Industrial Implementation and Facilities
Commercial and military-scale PUREX plants were constructed at sites including the Hanford Site, Savannah River Site, Windscale (now Sellafield), La Hague, Rokkasho Reprocessing Plant, and Russian facilities at Mayak. Designs range from early batch units to continuous mixer-settler cascades and pulse column arrangements used in modern facilities. Companies and agencies such as BNFL, Areva/Orano, UKAEA, and national utilities have integrated PUREX units with interim storage systems like spent-fuel pools and dry cask storage, and with downstream conversion plants producing mixed oxide fuel for use in commercial nuclear reactors. International projects, overseen by bodies such as the International Atomic Energy Agency, have coordinated safeguards, commissioning, and decommissioning of PUREX plants, with decontamination and decommissioning projects at legacy sites involving contractors experienced in nuclear remediation.
Safety, Environmental and Proliferation Issues
PUREX operations concentrate fissile materials, creating proliferation-sensitive streams of separated plutonium and enriched uranium that intersect with non-proliferation regimes such as the Treaty on the Non-Proliferation of Nuclear Weapons and safeguards applied by the International Atomic Energy Agency. Radiological hazards from high-activity fission products like cesium-137 and strontium-90, and chemical hazards from nitric acid and organic solvents, necessitate engineering controls, containment, and emergency planning exemplified at regulated facilities like Savannah River Site and La Hague. Environmental incidents at reprocessing sites have driven regulatory responses in jurisdictions governed by agencies such as the Nuclear Regulatory Commission and national ministries of energy; remediation of legacy contamination has involved programs linked to the Comprehensive Environmental Response, Compensation, and Liability Act in the United States and national cleanup authorities in Russia and France. Plutonium disposition efforts, including immobilization and fabrication of mixed oxide fuel under bilateral initiatives such as agreements between United States and Russia, reflect policy responses to proliferation concerns.

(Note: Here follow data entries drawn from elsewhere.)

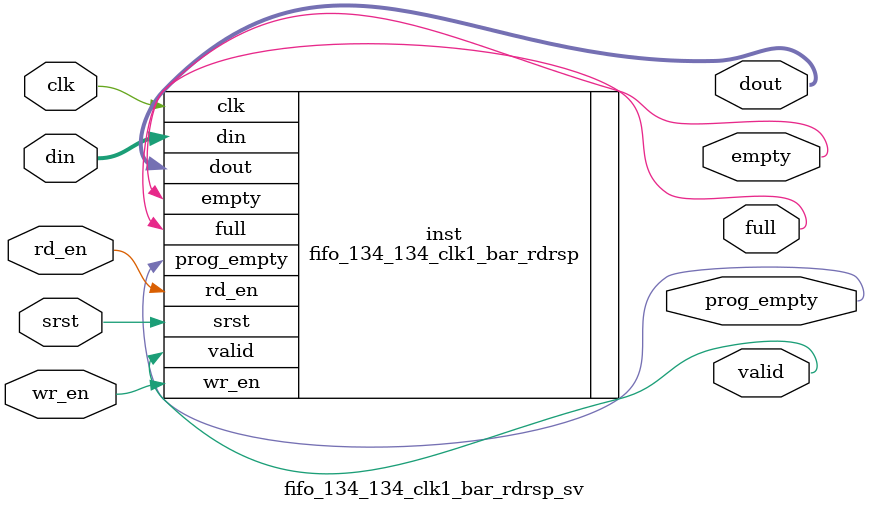
<source format=sv>


`timescale 1ps / 1ps

`include "vivado_interfaces.svh"

module fifo_134_134_clk1_bar_rdrsp_sv (
  (* X_INTERFACE_IGNORE = "true" *)
  input wire clk,
  (* X_INTERFACE_IGNORE = "true" *)
  input wire srst,
  (* X_INTERFACE_IGNORE = "true" *)
  input wire [133:0] din,
  (* X_INTERFACE_IGNORE = "true" *)
  input wire wr_en,
  (* X_INTERFACE_IGNORE = "true" *)
  input wire rd_en,
  (* X_INTERFACE_IGNORE = "true" *)
  output wire [133:0] dout,
  (* X_INTERFACE_IGNORE = "true" *)
  output wire full,
  (* X_INTERFACE_IGNORE = "true" *)
  output wire empty,
  (* X_INTERFACE_IGNORE = "true" *)
  output wire valid,
  (* X_INTERFACE_IGNORE = "true" *)
  output wire prog_empty
);

  fifo_134_134_clk1_bar_rdrsp inst (
    .clk(clk),
    .srst(srst),
    .din(din),
    .wr_en(wr_en),
    .rd_en(rd_en),
    .dout(dout),
    .full(full),
    .empty(empty),
    .valid(valid),
    .prog_empty(prog_empty)
  );

endmodule

</source>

Historical Development and Alternatives
PUREX evolved from wartime separations chemistry used during the Manhattan Project and was scaled at sites like Hanford Site and Savannah River Site for both weapons and civil purposes. Postwar civilian uses proliferated through reactors associated with utilities such as Électricité de France and state programs in Japan and India. Alternative aqueous processes include the UREX and TRUEX variations designed to limit plutonium separation or remove minor actinides, while pyroprocessing approaches developed at Argonne National Laboratory and by Electrorefining programs in South Korea and Japan present non-aqueous alternatives aimed at proliferation resistance and treatment of metallic fuels. Research into novel extractants—such as diamide ligands and borated solvents—and partitioning and transmutation strategies pursued in initiatives like the European Commission frameworks and national research programs continue to influence policy decisions regarding PUREX deployment, decommissioning, and replacement.